The specific approach we took was to identify all of the 100 largest cities that had significant boundary changes since 1980 by examining their boundaries in each decade in a Geographic Information System (GIS) and using shapefiles for the census place level of geography for 1980, 1990, 2000, and 2010, from the National Historical Geographic Information System (NHGIS). For any of the 100 largest cities that had expanded since 1980 (through annexation), we identified all places in 1980, 1990, and 2000 for which most of land area the area was covered by the 2010 boundaries of the city in question. Such places were assumed to have been annexed, and this was confirmed as possible through media reporting and public documents found in web searches. In each decadal year (1980 through 2000), data for the annexed places was combined with data for the city (among the 100 largest) that annexed them to produce historical data for the 100 largest cities based on their 2010 boundaries.

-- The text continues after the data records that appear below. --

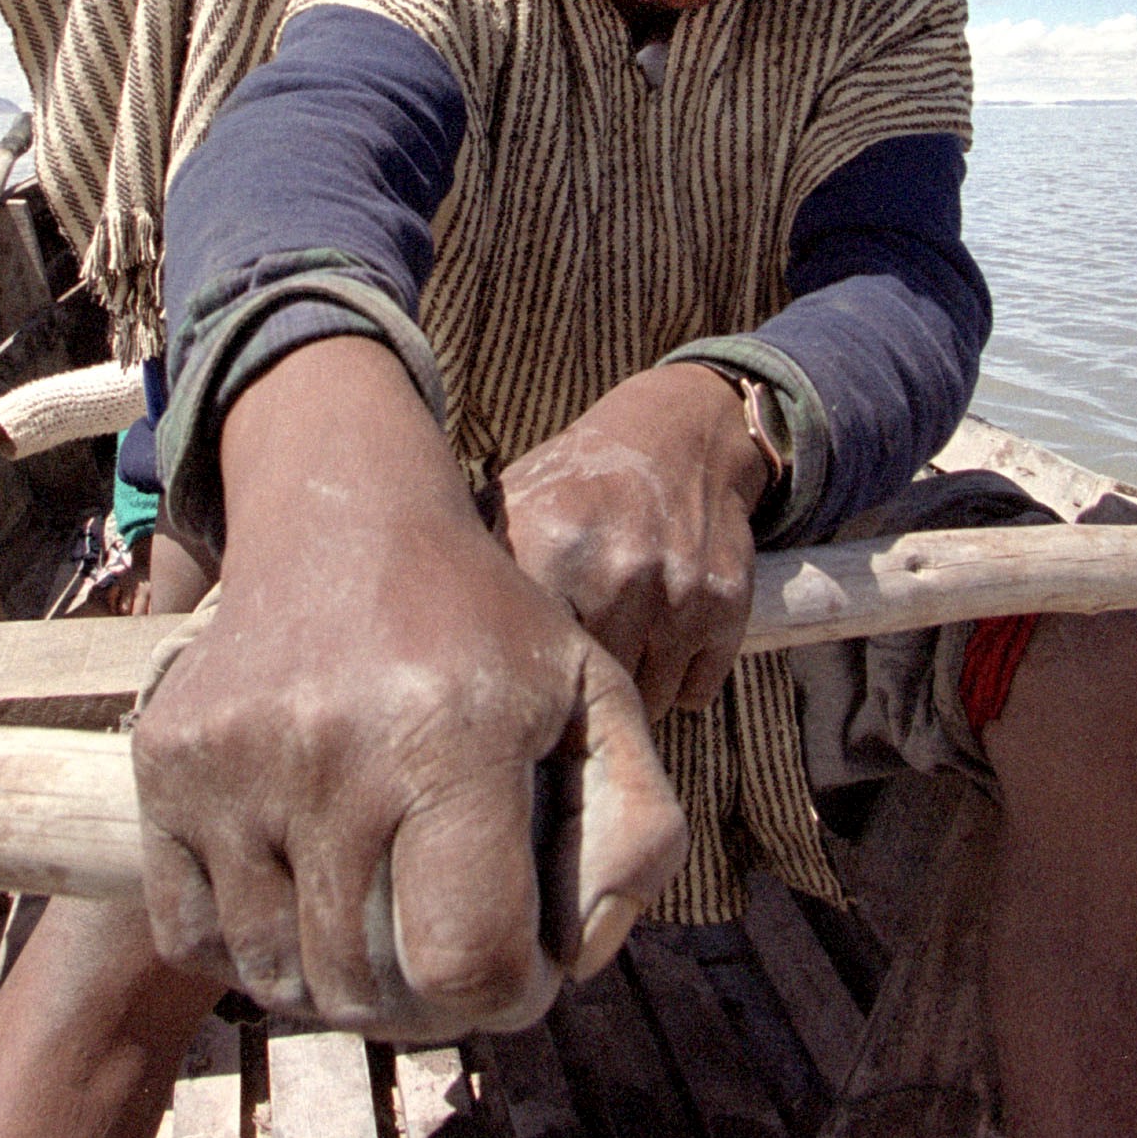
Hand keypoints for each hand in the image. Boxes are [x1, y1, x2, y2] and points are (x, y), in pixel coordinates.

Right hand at [129, 337, 683, 1037]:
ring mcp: (232, 761)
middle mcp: (329, 750)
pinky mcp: (165, 765)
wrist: (342, 526)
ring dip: (338, 986)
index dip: (507, 997)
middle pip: (368, 986)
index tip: (520, 965)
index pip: (468, 962)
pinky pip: (196, 935)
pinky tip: (308, 899)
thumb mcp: (594, 699)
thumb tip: (579, 957)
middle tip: (449, 952)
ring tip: (383, 928)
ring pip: (279, 974)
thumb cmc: (485, 633)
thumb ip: (633, 831)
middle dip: (428, 1000)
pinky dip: (254, 950)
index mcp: (450, 735)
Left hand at [500, 363, 769, 719]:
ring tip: (613, 653)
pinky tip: (658, 644)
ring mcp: (679, 591)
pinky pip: (695, 691)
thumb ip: (473, 564)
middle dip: (576, 695)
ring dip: (630, 694)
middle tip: (566, 681)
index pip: (526, 660)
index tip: (515, 690)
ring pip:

The one city that required special treatment was Louisville/Jefferson County metro government (balance), KY. It this case, the city of Louisville annexed all of Jefferson County except for other incorporated places (i.e., the “balance” of the county after removing incorporated places). Because much of the area that was annexed was not covered by census places that existed in 1980, 1990, and 2000, we determined that a more accurate approach to estimating the historical (pre-2010) data for the city based on its 2010 boundaries was to start with data for all of Jefferson County in each year and subtract out the data for all existing census places in 1980, 1990, and 2000 whose boundaries were found to be inside Jefferson County but mostly outside the 2010 boundaries of Louisville/Jefferson County metro government (balance). This was done using GIS software and the same NHGIS shapefiles noted above, identifying historical census places as being “outside” of the 2010 boundaries of Louisville/Jefferson County metro government (balance) if their centroids (i.e., a point representing their geographic center) fell outside of those boundaries.